**Your goal**
Please begin at the line that has "kingdom: Chromista" and stop after the line that has "order: Cucurbitales". Give those lines of the data again with "catalogue / barcode" renamed to "catalog number" and nothing else changed.

*** Records for this task ***

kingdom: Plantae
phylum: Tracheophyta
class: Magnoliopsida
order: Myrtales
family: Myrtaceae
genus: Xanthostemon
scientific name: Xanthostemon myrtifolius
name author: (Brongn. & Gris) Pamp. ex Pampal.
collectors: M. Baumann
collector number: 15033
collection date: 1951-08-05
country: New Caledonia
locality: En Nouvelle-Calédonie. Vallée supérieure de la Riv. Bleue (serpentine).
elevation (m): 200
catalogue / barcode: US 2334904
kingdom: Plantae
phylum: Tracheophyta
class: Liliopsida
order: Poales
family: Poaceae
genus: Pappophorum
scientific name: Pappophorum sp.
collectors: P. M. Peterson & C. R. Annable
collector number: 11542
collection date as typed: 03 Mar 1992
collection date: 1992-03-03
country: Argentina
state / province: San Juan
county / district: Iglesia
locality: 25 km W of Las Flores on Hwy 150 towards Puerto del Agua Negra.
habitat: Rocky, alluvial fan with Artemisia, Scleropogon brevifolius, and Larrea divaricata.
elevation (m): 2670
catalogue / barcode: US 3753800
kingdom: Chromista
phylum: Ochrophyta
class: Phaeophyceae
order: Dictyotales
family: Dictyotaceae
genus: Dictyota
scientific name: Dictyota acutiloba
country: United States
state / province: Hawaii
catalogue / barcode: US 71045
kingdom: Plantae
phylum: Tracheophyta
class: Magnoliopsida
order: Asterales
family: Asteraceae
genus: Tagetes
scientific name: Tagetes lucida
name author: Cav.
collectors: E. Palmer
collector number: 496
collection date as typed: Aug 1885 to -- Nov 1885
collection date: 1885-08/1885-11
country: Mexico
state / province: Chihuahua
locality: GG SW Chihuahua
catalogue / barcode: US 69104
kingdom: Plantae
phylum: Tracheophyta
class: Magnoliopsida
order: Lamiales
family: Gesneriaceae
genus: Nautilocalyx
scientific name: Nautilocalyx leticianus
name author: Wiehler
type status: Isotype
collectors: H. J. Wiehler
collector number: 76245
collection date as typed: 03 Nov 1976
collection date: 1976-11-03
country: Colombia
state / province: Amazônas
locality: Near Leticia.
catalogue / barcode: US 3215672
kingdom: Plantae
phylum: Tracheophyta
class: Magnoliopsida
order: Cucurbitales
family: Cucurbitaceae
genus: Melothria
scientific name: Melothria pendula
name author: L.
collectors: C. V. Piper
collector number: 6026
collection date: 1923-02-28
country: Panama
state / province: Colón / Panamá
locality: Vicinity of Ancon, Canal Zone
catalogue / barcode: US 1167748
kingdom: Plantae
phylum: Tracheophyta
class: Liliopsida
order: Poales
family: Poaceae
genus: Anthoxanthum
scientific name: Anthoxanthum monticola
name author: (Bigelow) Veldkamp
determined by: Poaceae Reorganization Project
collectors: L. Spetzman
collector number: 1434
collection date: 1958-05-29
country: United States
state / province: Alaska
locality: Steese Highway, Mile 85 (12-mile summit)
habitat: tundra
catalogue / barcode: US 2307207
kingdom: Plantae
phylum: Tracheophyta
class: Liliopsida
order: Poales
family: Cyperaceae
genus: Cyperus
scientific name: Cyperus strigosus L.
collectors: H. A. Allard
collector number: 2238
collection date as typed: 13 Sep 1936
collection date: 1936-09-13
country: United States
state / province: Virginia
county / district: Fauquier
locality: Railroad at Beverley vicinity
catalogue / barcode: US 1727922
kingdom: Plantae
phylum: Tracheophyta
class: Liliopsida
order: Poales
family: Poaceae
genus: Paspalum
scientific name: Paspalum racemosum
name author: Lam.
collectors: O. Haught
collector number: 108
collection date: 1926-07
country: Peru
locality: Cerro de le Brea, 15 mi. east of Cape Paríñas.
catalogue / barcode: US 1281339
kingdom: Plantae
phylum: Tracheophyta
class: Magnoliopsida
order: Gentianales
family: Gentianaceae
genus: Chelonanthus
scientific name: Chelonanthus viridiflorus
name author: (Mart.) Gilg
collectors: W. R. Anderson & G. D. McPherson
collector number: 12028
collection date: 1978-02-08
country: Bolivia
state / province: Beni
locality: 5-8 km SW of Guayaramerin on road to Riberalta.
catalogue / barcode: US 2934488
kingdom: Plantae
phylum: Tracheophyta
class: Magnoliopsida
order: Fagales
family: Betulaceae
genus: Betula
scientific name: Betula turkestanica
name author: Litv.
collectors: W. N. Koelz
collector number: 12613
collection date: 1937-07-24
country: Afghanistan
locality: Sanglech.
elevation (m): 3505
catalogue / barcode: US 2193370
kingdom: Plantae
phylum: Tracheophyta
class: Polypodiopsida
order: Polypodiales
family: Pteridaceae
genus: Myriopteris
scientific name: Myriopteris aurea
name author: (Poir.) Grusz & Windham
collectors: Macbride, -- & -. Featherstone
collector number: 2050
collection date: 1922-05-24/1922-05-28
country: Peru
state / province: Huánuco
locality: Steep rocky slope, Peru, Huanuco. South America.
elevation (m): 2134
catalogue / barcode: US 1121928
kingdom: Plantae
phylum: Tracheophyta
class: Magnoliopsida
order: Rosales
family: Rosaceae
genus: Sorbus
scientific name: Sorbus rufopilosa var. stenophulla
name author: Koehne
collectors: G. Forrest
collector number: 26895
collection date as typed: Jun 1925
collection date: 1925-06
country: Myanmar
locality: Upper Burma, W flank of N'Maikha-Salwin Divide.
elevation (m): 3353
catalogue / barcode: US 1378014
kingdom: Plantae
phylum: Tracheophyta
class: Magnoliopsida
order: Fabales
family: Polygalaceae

***

**Result below**
kingdom: Chromista
phylum: Ochrophyta
class: Phaeophyceae
order: Dictyotales
family: Dictyotaceae
genus: Dictyota
scientific name: Dictyota acutiloba
country: United States
state / province: Hawaii
catalog number: US 71045
kingdom: Plantae
phylum: Tracheophyta
class: Magnoliopsida
order: Asterales
family: Asteraceae
genus: Tagetes
scientific name: Tagetes lucida
name author: Cav.
collectors: E. Palmer
collector number: 496
collection date as typed: Aug 1885 to -- Nov 1885
collection date: 1885-08/1885-11
country: Mexico
state / province: Chihuahua
locality: GG SW Chihuahua
catalog number: US 69104
kingdom: Plantae
phylum: Tracheophyta
class: Magnoliopsida
order: Lamiales
family: Gesneriaceae
genus: Nautilocalyx
scientific name: Nautilocalyx leticianus
name author: Wiehler
type status: Isotype
collectors: H. J. Wiehler
collector number: 76245
collection date as typed: 03 Nov 1976
collection date: 1976-11-03
country: Colombia
state / province: Amazônas
locality: Near Leticia.
catalog number: US 3215672
kingdom: Plantae
phylum: Tracheophyta
class: Magnoliopsida
order: Cucurbitales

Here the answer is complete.